I Have some misunderstanding regarding this simple example:

char *s = "abc";
s = "def";

Will the assignment of the second string cause a memory leak, or it will be replaced properly? If the former is true, how do I replace the value of s the right way?

No. There's no memory leak.

You have simply changed s to point to a different string literal which is fine (with this: s = "def";).

Put simply, if you haven't allocated anything yourself using malloc/calloc/realloc or any function that returns a dynamically allocated memory (and documentation tells you to free().
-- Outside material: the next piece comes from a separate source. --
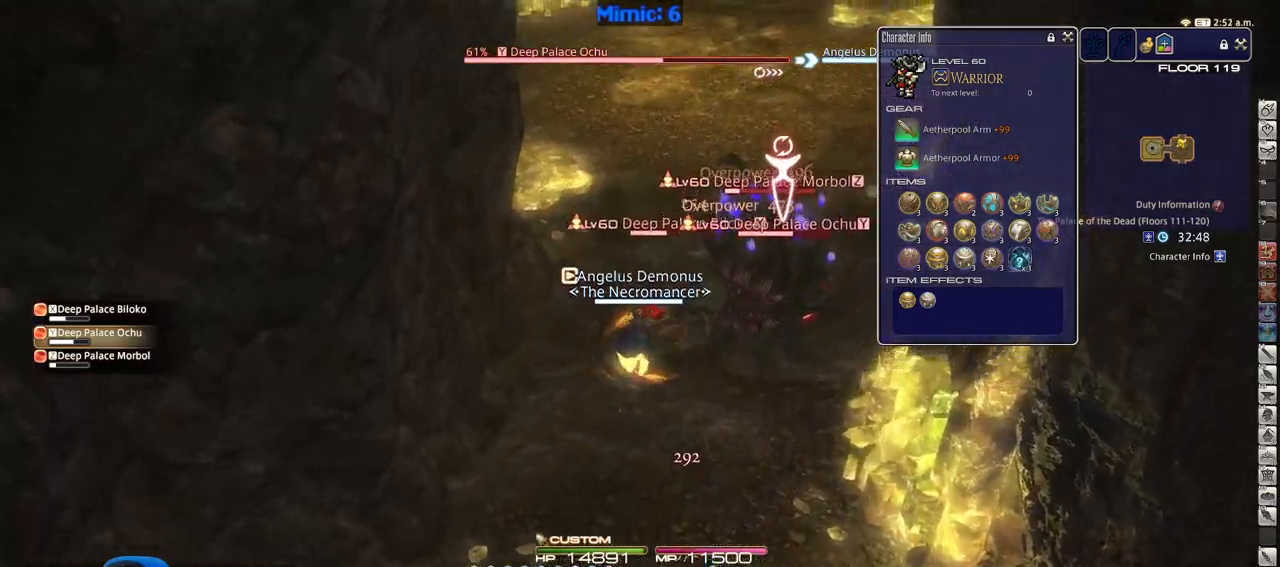
{"keys": ["5", "shift_r", "w"], "events": [[450, "5", "down"]]}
For example, POSIX's getline() function does that), you don't need to free().

Both strings are defined statically so there's no memory leak. What would leak would be:

char *s = strdup("abc");  // dynamic memory allocation
s = "def";

Actually there's a small static memory waste (wouldn't call that a leak) since you're not able to use "abc" anymore.

But since it cannot be repeated even by calling the routine where your code is located, I definitely wouldn't call that a leak.

Now if you have char s[] = "abc"; (array, not pointer), and a "def" string of equal size, you could do:

strcpy(s,"def");

to replace the contents of the string (but don't do that on a statically assigned pointer like defined your code: undefined behaviour).

Your code segment:

char *s = "abc";
s = "def";

will not cause a memory leak. char *s is a pointer in memory. When you use char *s = "abc", you set a string literal that *s can point to. When you set s to the string literal "def", all you are doing is changing where *s points to.

Note: You can only do this with pointers, and not arrays. If you want to use arrays instead, you may need to use strcpy(3)/ strncpy(3).

Since you haven't allocated any pointer, either with malloc(3)/strdup(3), it is difficult to get a memory leak.

However, here is an example of a memory leak:

const char *str1 = "abc";
const char *str2 = "def";

char *s1 = malloc(strlen(str1)+1); /* dynamic memory allocation with malloc() */
char *s2 = malloc(strlen(str2)+1);

s1 = s2;

Here you set s1 to s2. Therefore, this means the memory location of s1 does not exist anymore, as s1 is pointing to s2, and not the original memory location it was allocated. You can no longer deal-locate this pointer using free(3), as their is no longer a reference to its location. If you never free() a pointer allocated on the heap, that will also cause a memory leak.